Ted 2 Review

When he decides he wants to have a child with his new wife, Tami-Lynn (Jessica Barth), Ted (MacFarlane) faces the dispiriting realisation that in the eyes of the law he is not a human, he is a toy.

by Olly Richards |
Published on
Release Date:

10 Jul 2015

Running Time:

NaN minutes

Certificate:

TBC

Original Title:

Ted 2

There was a quality to Ted that made it seem plucked from the ’80s, a time when movies would happily let a high concept just fly, untethered to reality. A bear could come to life and the world around him would carry on unbothered. This sense of freedom to be fantastical without labouring the point was one of its most enjoyable qualities. Ted 2 continues with the retro feel, but this time more specifically following the trend of ’80s sequels in that it heads for New York and isn't nearly as good as the first one.

It's apparent from the opening credits that Seth MacFarlane has lost sight of the original’s tone. He kicks things off with a big old-Hollywood dance number with top hats and swishy dresses and Ted shuffling in the middle. It's a well-produced sequence, but it's not played for laughs. Who is that for? It’s a bizarre start to a film that never settles into a coherent plot, veering from a story about Ted wanting to be a dad, to Ted going to court to prove he’s a person, to Ted going on a road trip with his friend John (Mark Wahlberg) and their lawyer (Amanda Seyfried, better than the material) to Manhattan. They’re chasing a story but they never quite catch it.

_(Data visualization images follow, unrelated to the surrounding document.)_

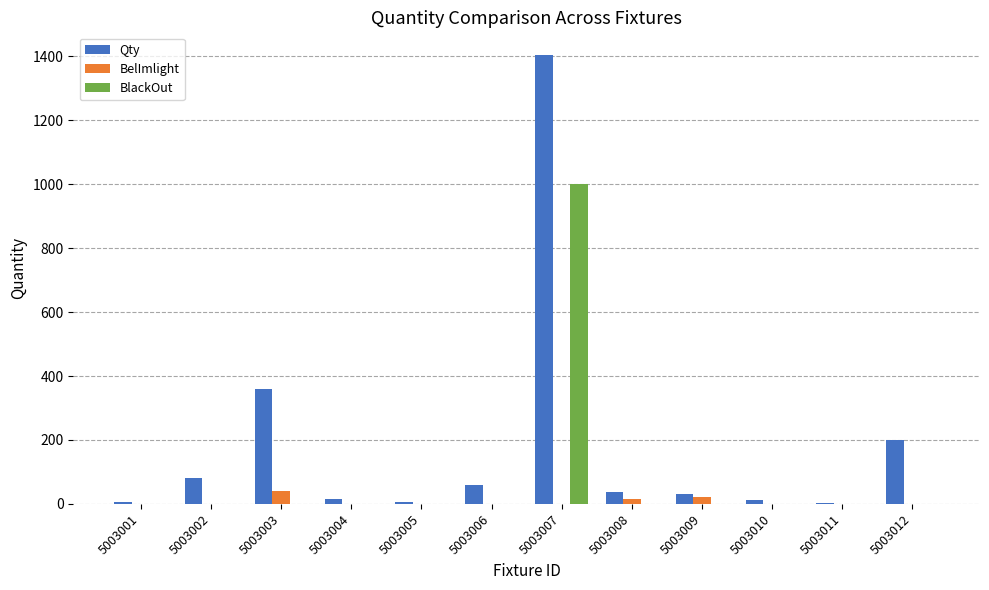

Does the chart contain stacked bars?

No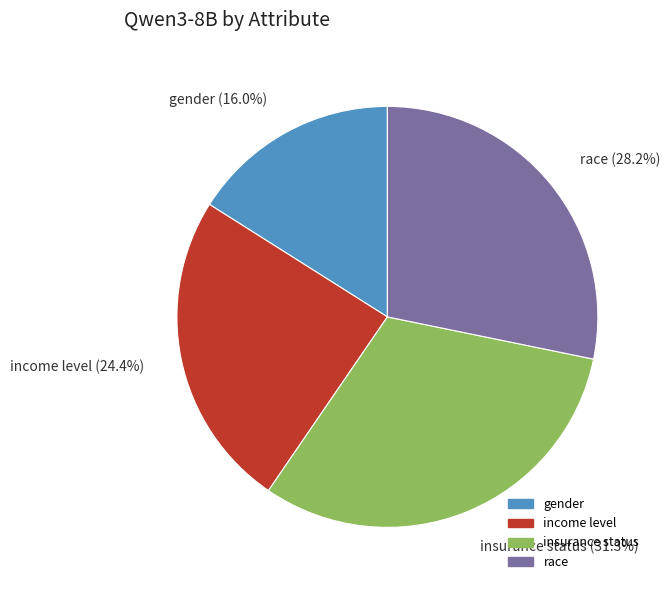

Count the number of slices in the pie.

4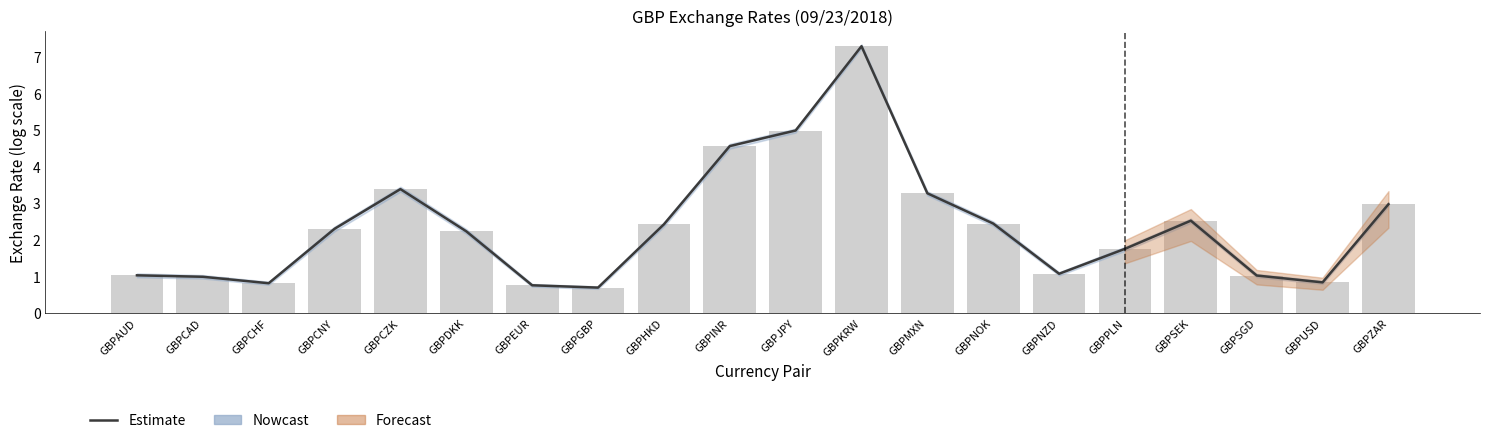

How many data points are less than 2?

9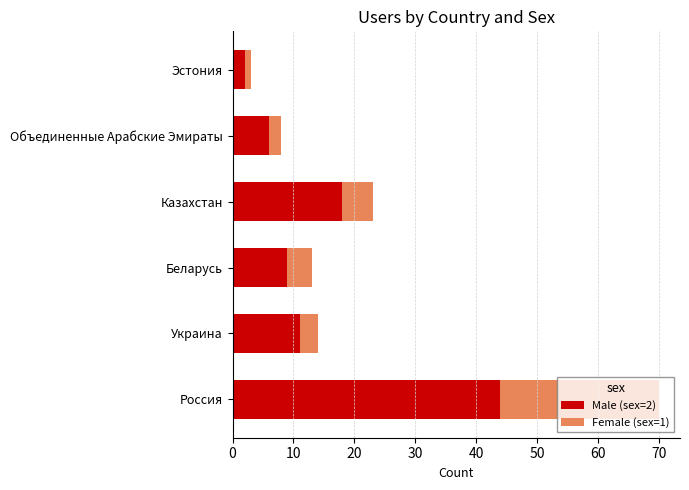

The value of Male (sex=2) at Казахстан is 8. True or false?

False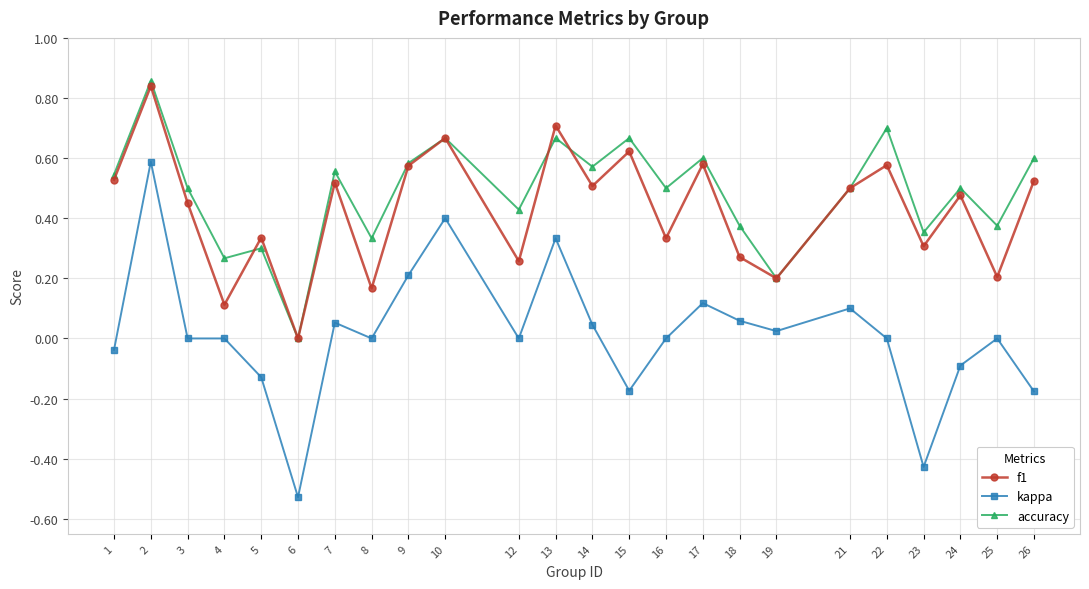

How many values in the accuracy series exceed 0?

23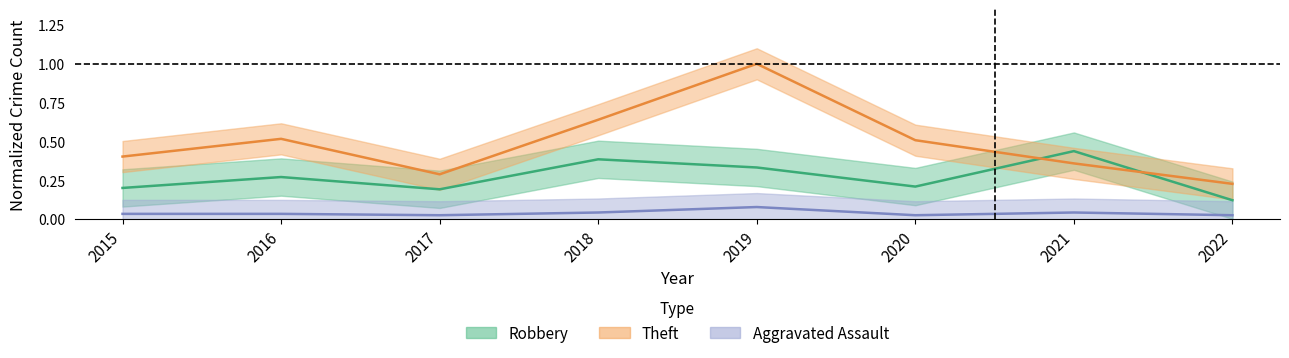

Which series changed the most between 2017 and 2019?

Theft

MacFarlane's mega-hit Family Guy operates happily as a grab-bag of easy pop-culture references and random plotting. He falls back on that M. O. here, which might make it a hit with lovers of his TV shows but leads to a messy movie. Case in point: in a scene where Ted and his stoner friends happen across the Valhalla of marijuana fields, MacFarlane leans into a pastiche of Jurassic Park — quite funny when it's just an awed head-turn but senseless with, "They move in herds," as a punchline. There's not actually a joke there. That's not comedy, that's hoping people remember stuff. It’s T-shirt slogans instead of a script.

All this might have been just daftly distracting if MacFarlane’s scattershot-offensiveness comedy style occasionally hit his stars. He finds innumerable ways to work the words “black guys” into a punchline and loves a gay gag, but this apparently unemployed man-child and his white-trash bear escape almost unscathed.

Less fun than last time and oddly unpleasant in its tone. MacFarlane takes potshots at everyone he can find, while shielding the two characters that deserve it most.